Nella sua istanza di remissione sostiene infatti, di offrire la prova documentale attraverso la quale si coglie come l'esercizio abusato dal potere da parte di soggetti alla Dda e soprattutto l'ostentazione di esso in aperta violazione della legge". Il boss parla di un "vero e proprio terrore" che avrebbe "condizionato gli operatori del diritto che, nella migliore dle ipotesi hanno avuto come unico intento quello di captare la benevolenza del soggetto offeso ( qui vi è il riferimento all'aggressione subita dal pm Musarò proprio da parte del detenuto)- attraverso una sorta di solidarietà". Secondo Gallico quindi, tutti i giudici, dai gip, al Riesame, alla Cassazione, ai gup, ai presidenti di Tribunale e Corte d'Assise, fino ad arrivare alla Corte d'Appello e la stessa Cassazione, avrebbero assolto, condannato, sequestrato, confiscato, confermato il carcere, e adottato qualsiasi provvedimento e decisione nei confronti degli sponenti della 'ndrina per "solidarità". Si sfiora l'assurdo.

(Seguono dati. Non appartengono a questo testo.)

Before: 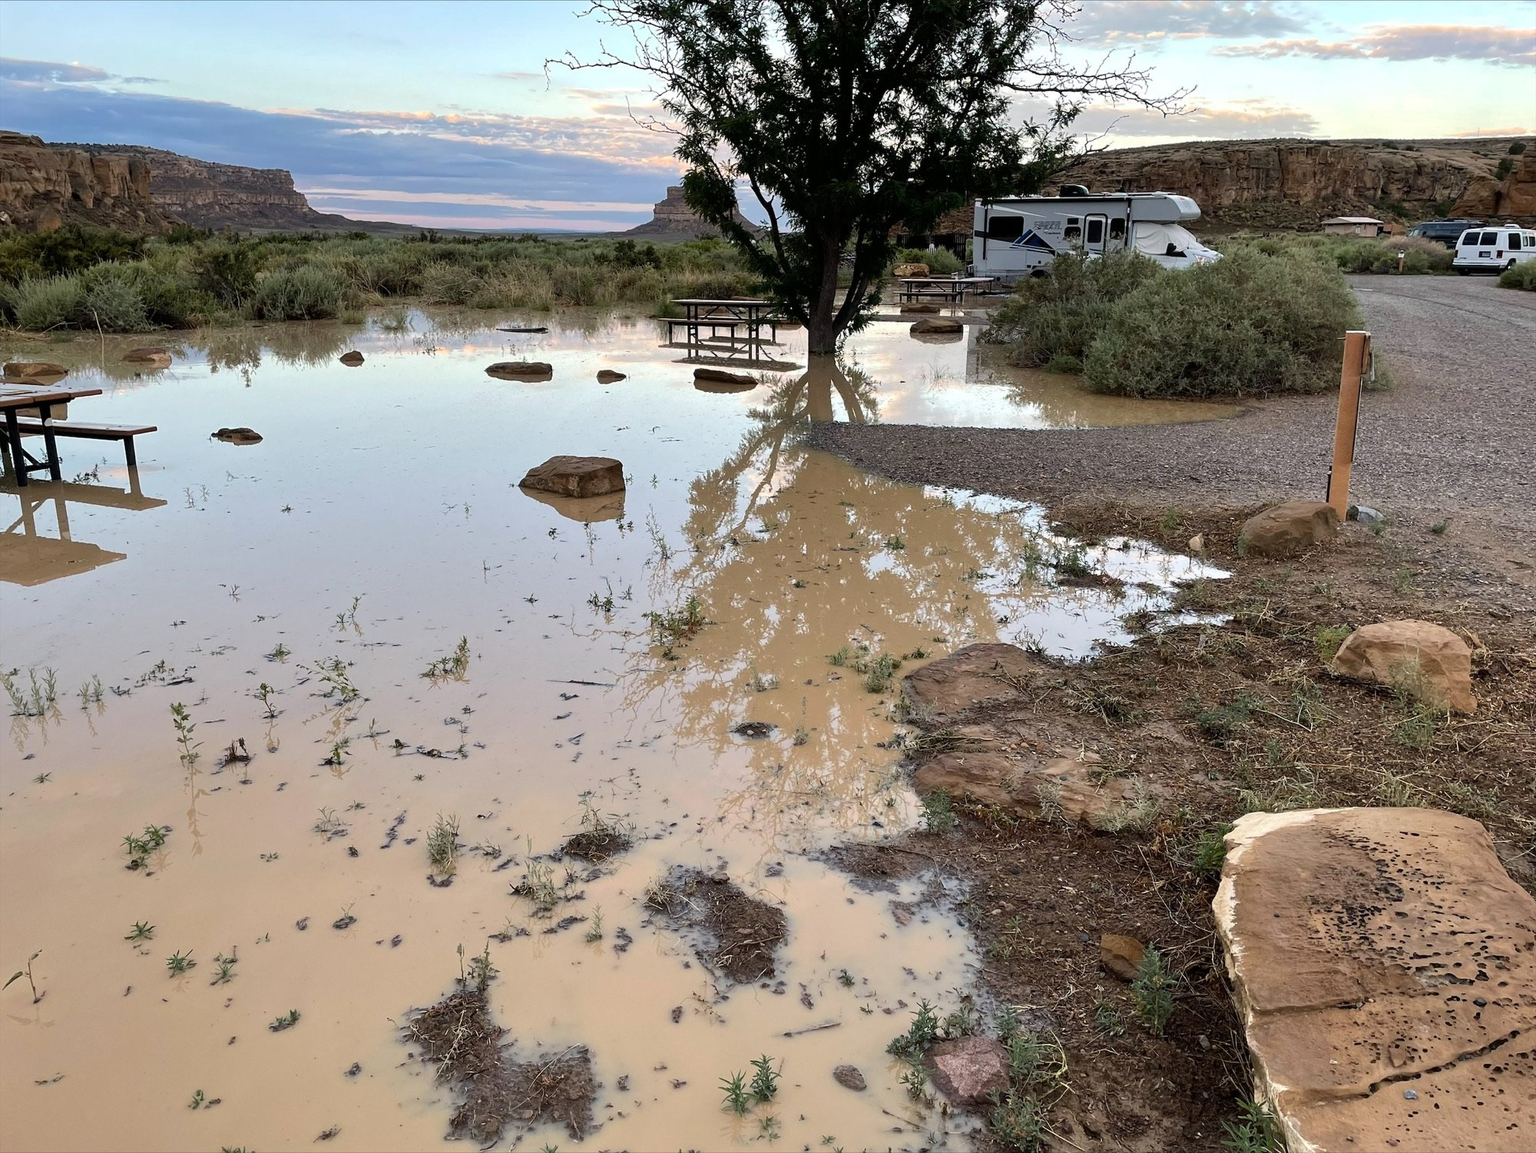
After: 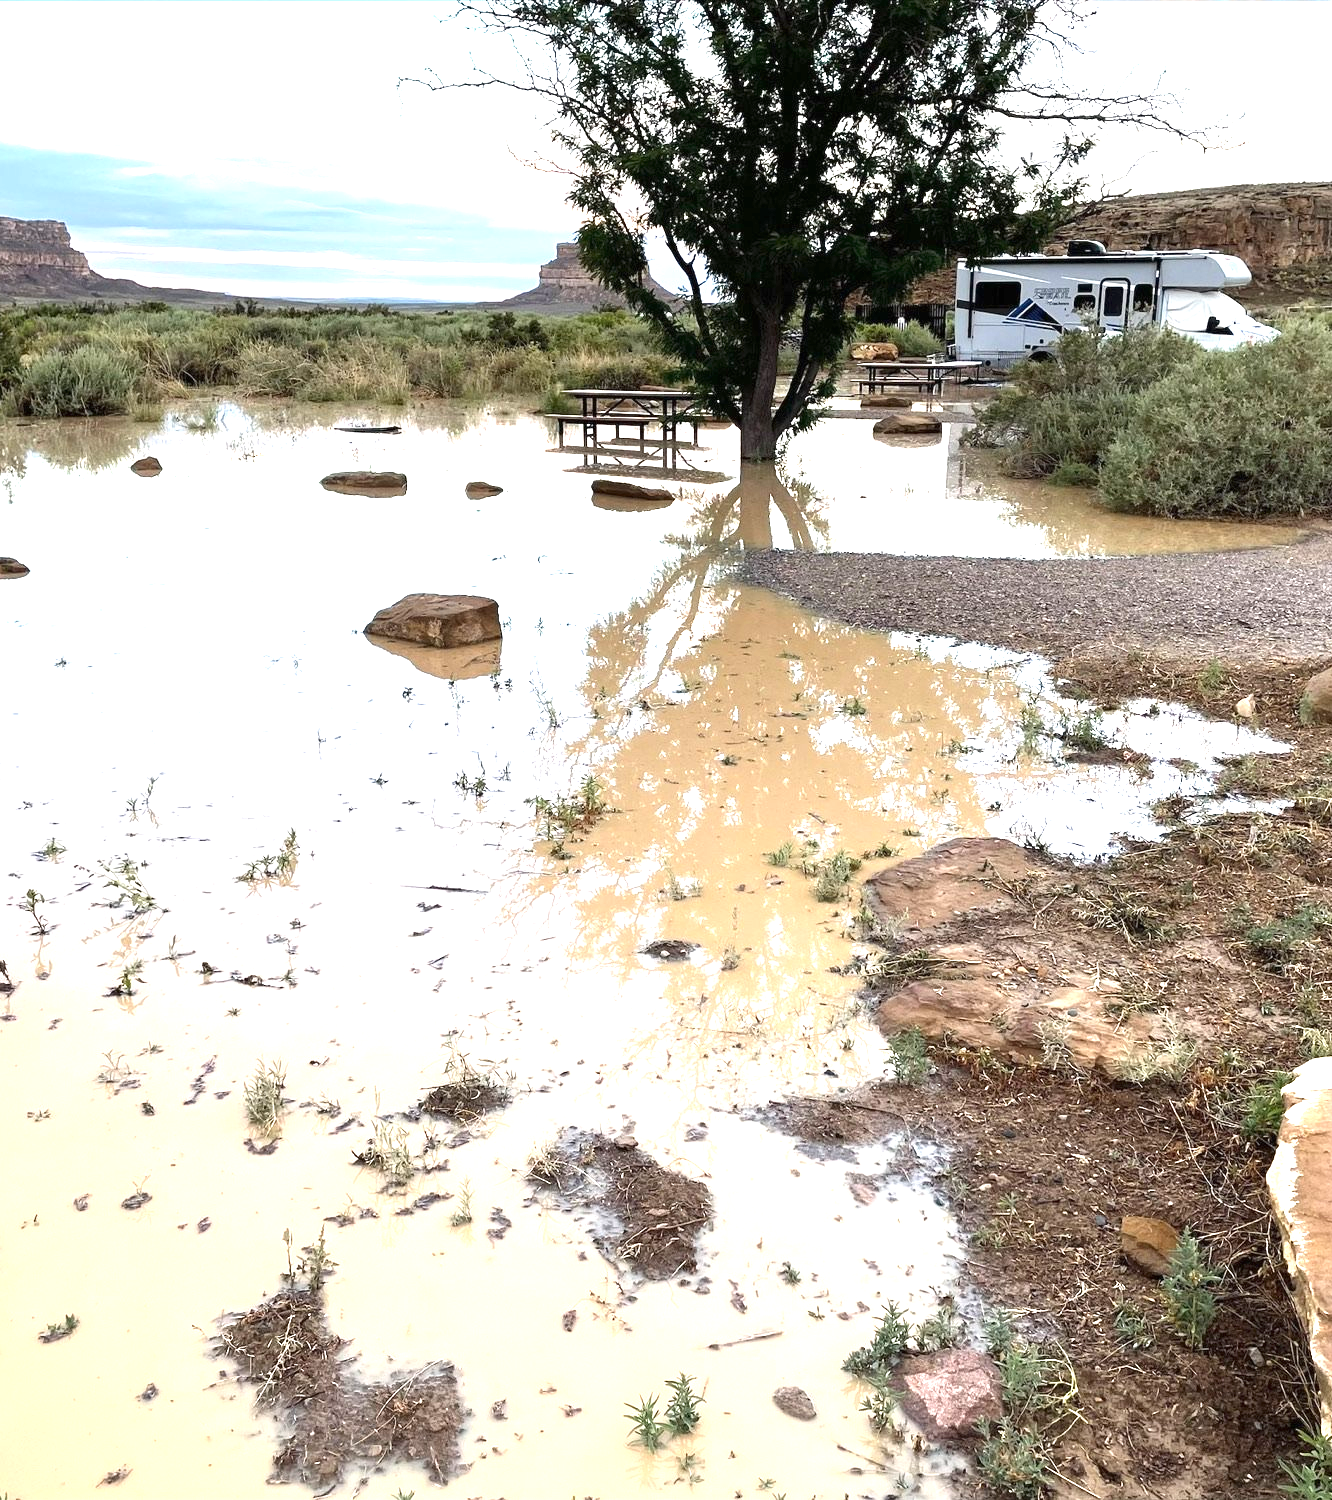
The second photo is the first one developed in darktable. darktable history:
exposure: black level correction 0, exposure 1.446 EV, compensate exposure bias true, compensate highlight preservation false
crop and rotate: left 15.608%, right 17.742%
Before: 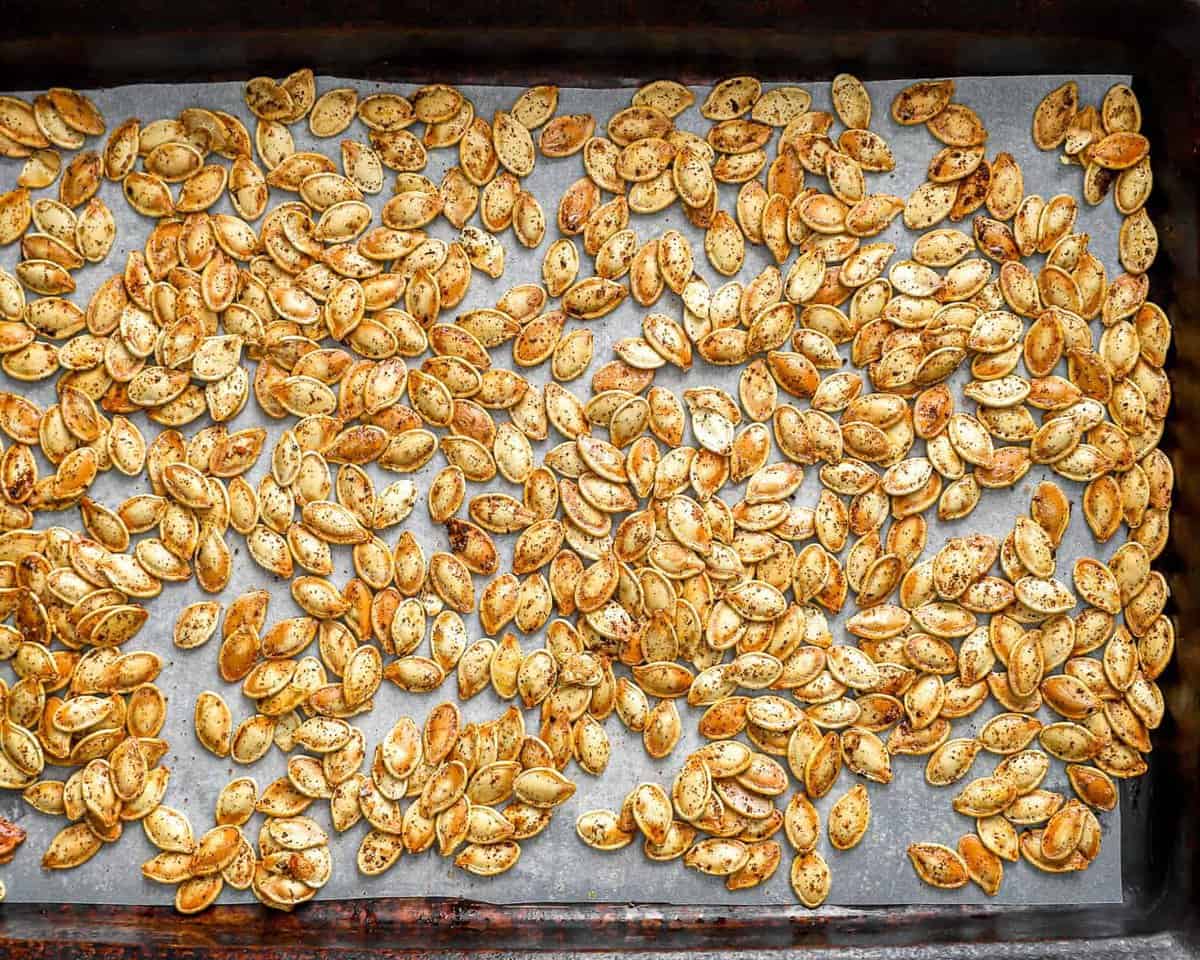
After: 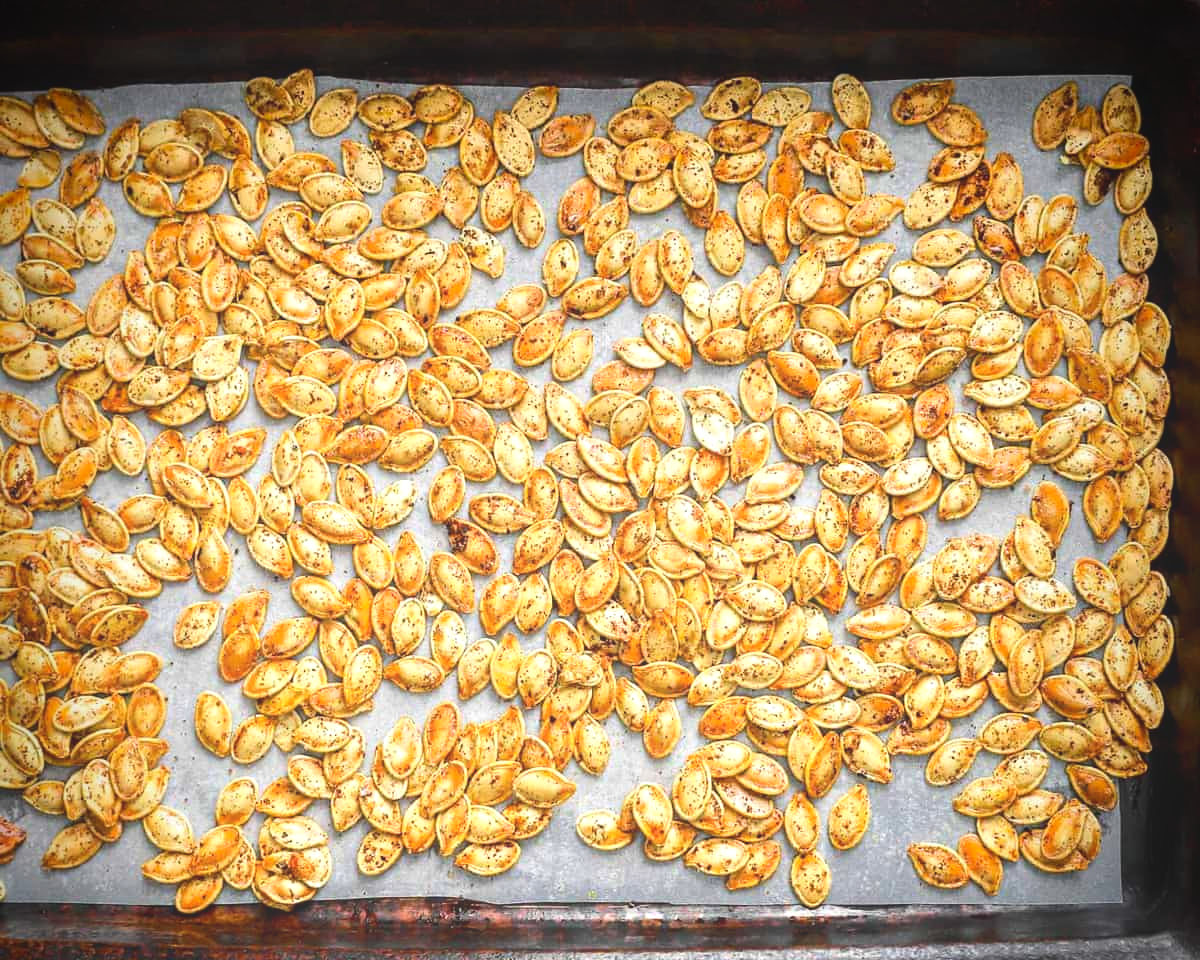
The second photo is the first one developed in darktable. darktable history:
local contrast: detail 69%
vignetting: fall-off start 96.35%, fall-off radius 101.15%, brightness -0.573, saturation 0.003, width/height ratio 0.614, dithering 16-bit output
tone equalizer: -8 EV 0.001 EV, -7 EV -0.001 EV, -6 EV 0.005 EV, -5 EV -0.067 EV, -4 EV -0.117 EV, -3 EV -0.144 EV, -2 EV 0.266 EV, -1 EV 0.726 EV, +0 EV 0.519 EV
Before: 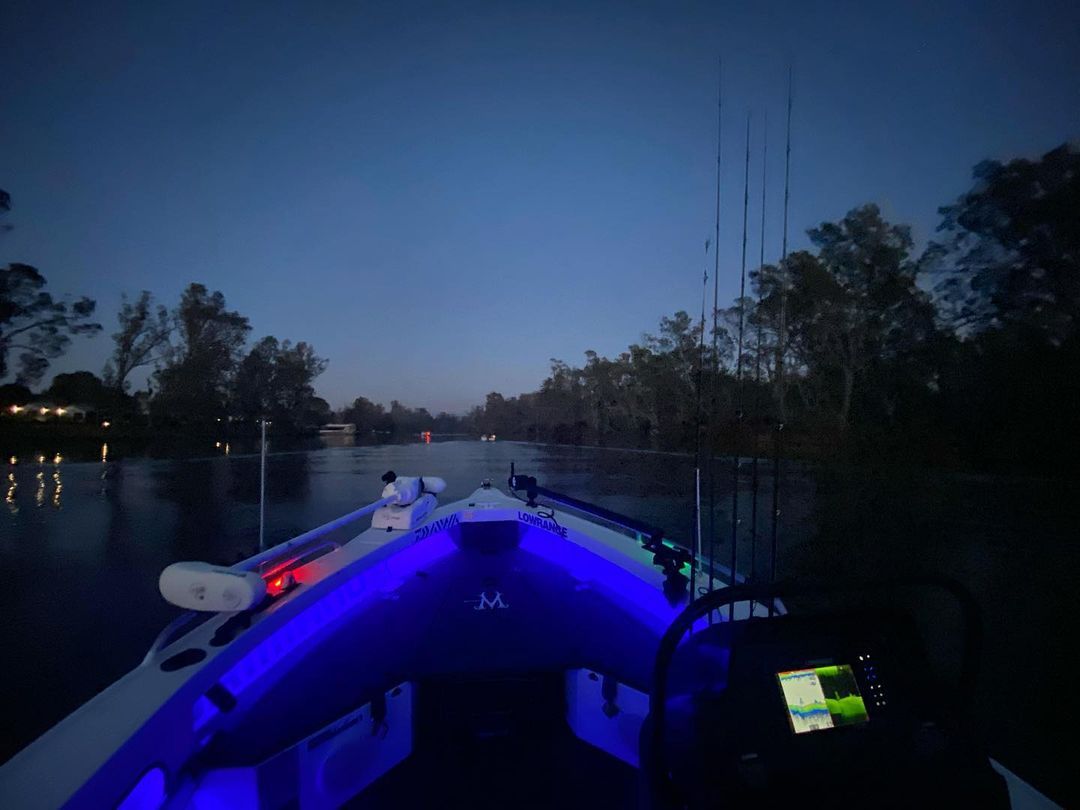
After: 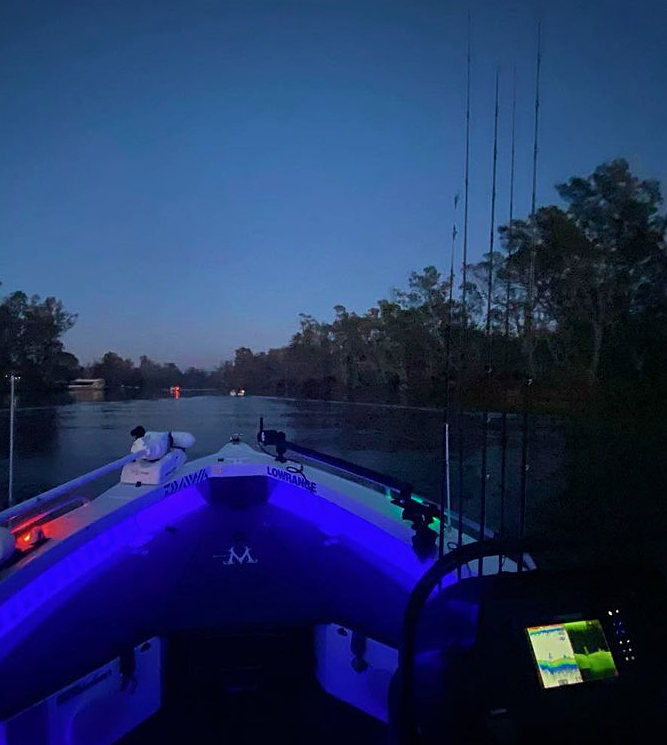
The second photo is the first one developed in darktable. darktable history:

In buona sostanza Gallico parla di clima del terrore. E lui in effetti, essendo stato un boss fra i più feroci e spietati in circolazione, è proprio esperto del terrore generato sul territorio.

Ed è proprio in questo passaggio che si sfiora il grottesco. " È stata, in pratica- scrive Domenico Gallico- pianificata una vendetta da parte di un soggetto privato (Musarò, a causa dall'aggressione utilizzato dei poteri pubblici, quelli del pm).

L'aver ricevuto carta bianca ad attuare la propria venetta ha generato un clima di terrore e di condizionamento psicologico negli addetti ai lavori(...)Musarò ha continuato a pianificare la sua vendetta". E per Gallico questa vendetta consisterebbe, a questo punto, non solo nell'attività di magistrato antimafia svolto dal pm Musarò- che ricordiamo vive blindato da anni- proprio "grazie" a Domenico Gallico e alle altre 'ndrine della Piana- , ma anche nella compiacenza e presunta connivenza di tutti gli altri organi requirenti e giudicanti che si sono occupati del processi sulla cosca di Palmi. Adesso sarà la Cassazione a decidere se si sono registrate, o meno, delle incompatibilità che minano la serenità del giusto processo. Ma sentire dalla bocca di un boss violento queste parole, fa comprendere -ancora una volta- la sfida della 'ndrangheta alle Istituzioni reggine. Una sfida che adesso si traduce in un'istanza di rimessione del processo e che viene compiuta a suon di norme gettate lì a caso e a suon di offese e calunnie perché, è bene ricordarlo, se Gallico è a processo con diversi parenti e compari di cosca- non è per un volere personale o persecutorio degli inquirenti reggini, e fra questi de pm Musarò, ma perché è semplicemente la legalità che ha agito. La legalità in tutte le sue sfaccettare. La giustizia. La stessa che adesso Gallico invoca con tanto rispetto, ma su cui per anni ci ha sputato sopra dando avvio a una sanguinaria faida che ha invaso di sangue Palmi territori vicini. Quel famoso terrore tanto caro al boss che adesso, dopo essersi difeso nel processo, sta tentando di difendersi dallo stesso.